Syahadat Laa Ilaha Illallah mengandung dua rukun. Pertama, an-Nafyu dan kedua al-Itsbat.
an-Nafyu yaitu menafikan seluruh tuhan yang ada dari kalangan makhluk. Ini dari kalimat "Laa Ilaha" (Tidak ada Tuhan).
Adapun itsbat, maksudnya menetapkan satu-satunya Tuhan yang berhak diibadahi hanyalah Allah.
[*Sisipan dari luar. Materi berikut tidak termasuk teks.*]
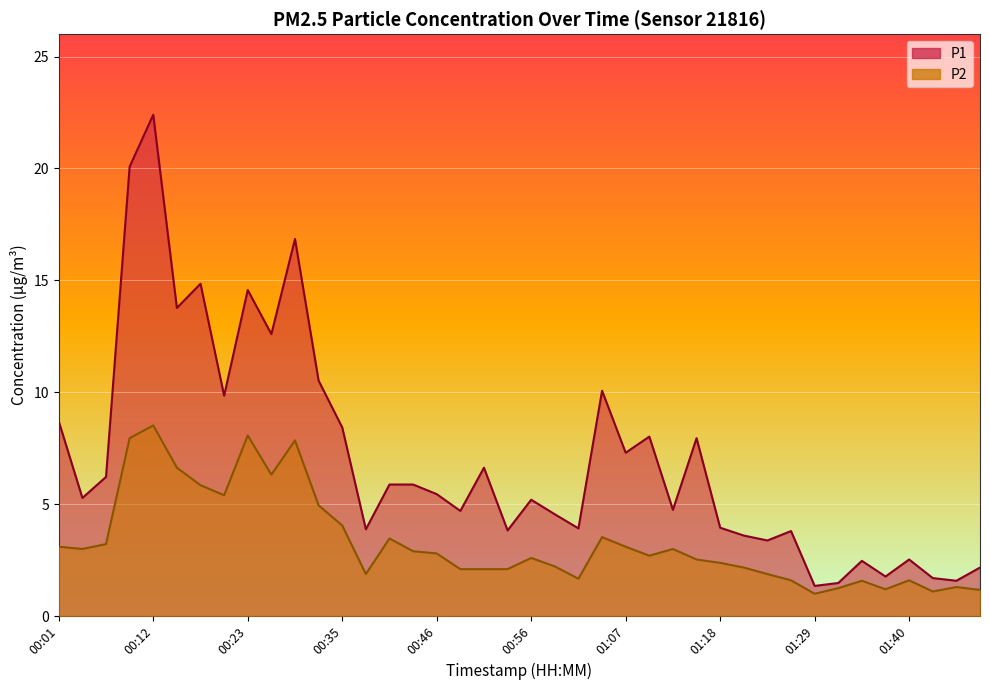

What position from the right is 00:29?

30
Ini dari kalimat "Illallah" (kecuali Allah)
Sehingga, dari kedua rukun ini dipahami bahwa makna syahadat adalah menafikan segala bentuk penyembahan dari kalangan makhluk dan menetapkan satu-satunya yang berhak disembah hanyalah Allah -azza wajalla-
Makna ini harus dipahami dengan baik, agar kita tidak menjadikan kalimat ambigu yang dijadikan untuk menyatukan dan menerima semua agama yang berkeyakinan dengan kalimat itu sebagai representasi dari kalimat syahadat.
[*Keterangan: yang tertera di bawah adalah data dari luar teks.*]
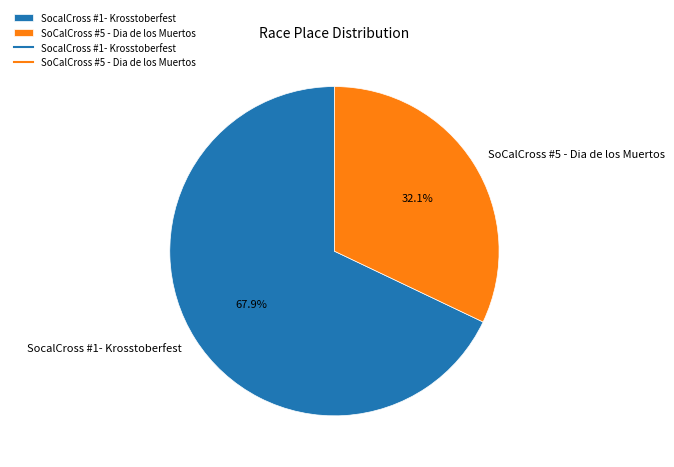

What portion of the pie excludes SoCalCross #5 - Dia de los Muertos?

67.9%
Misalnya, kalimat "Ketuhanan Yang Maha Esa." Kalimat ini merupakan kalimat yang disepakati oleh seluruh agama dan aliran kepercayaan yang diterima di Indonesia. Secara histori, kalimat ini juga lahir dari penolakan terhadap isi piagam Jakarta yang berbunyi, "Ketuhanan dengan kewajiban menjalankan syariat Islam bagi pemeluk-pemeluknya."
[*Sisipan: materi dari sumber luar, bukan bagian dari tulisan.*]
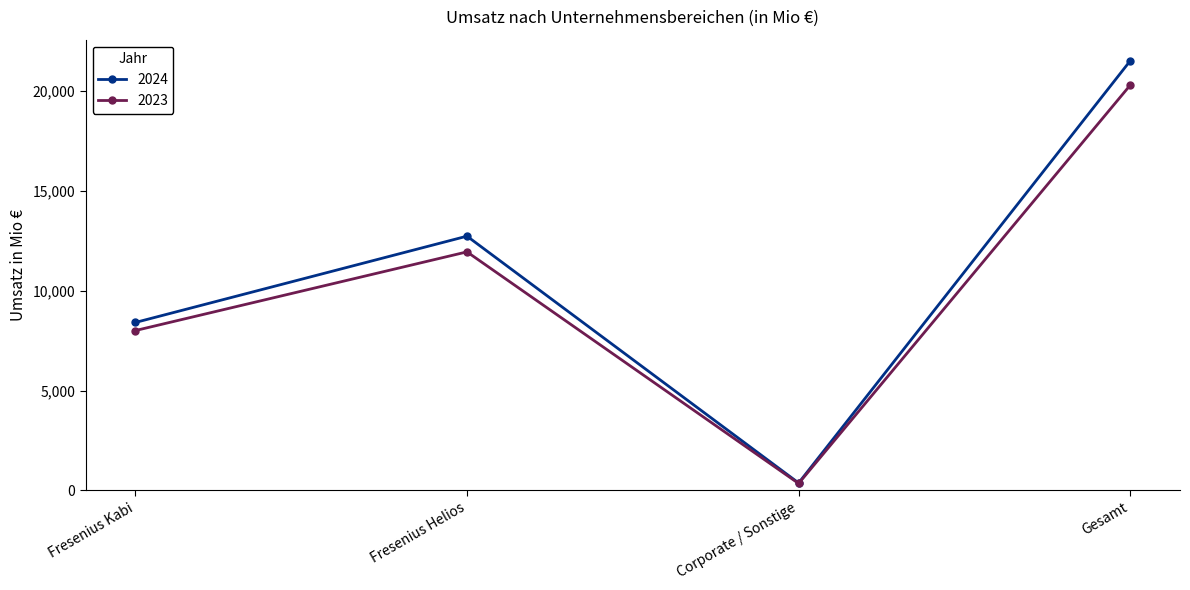

What is the spread (max minus min) of values at Fresenius Helios?

787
Makanya, kalimat Ketuhanan Yang Maha Esa tidak bisa dikatakan sebagai wujud penerapan kalimat tauhid, Laa Ilaaha Illallah. Sebab kalimat syahadat itu menafikan seluruh tuhan yang diyakini oleh agama lain.
Disebutkan dalam Wikipedia (https://id.wikipedia.org/wiki/Daftar_organisasi_penghayat_kepercayaan_Indonesia), ada sejumlah badan hukum serta paguyuban tak resmi aliran kepercayaan terhadap Tuhan Yang Maha Esa dari agama asli Nusantara dan sekumpulan kelompok baru yang menggabungkan beberapa keyakinan dalam satu kelompok (sinkretis) dan universal. Sekitar 68 jumlahnya. Makanya, bagaimana mungkin ini disebut sebagai bntuk penerapan syahadat Laa Ilaaha Illallah?
Mari kita kembali memuraja'ah pelajaran Tauhid.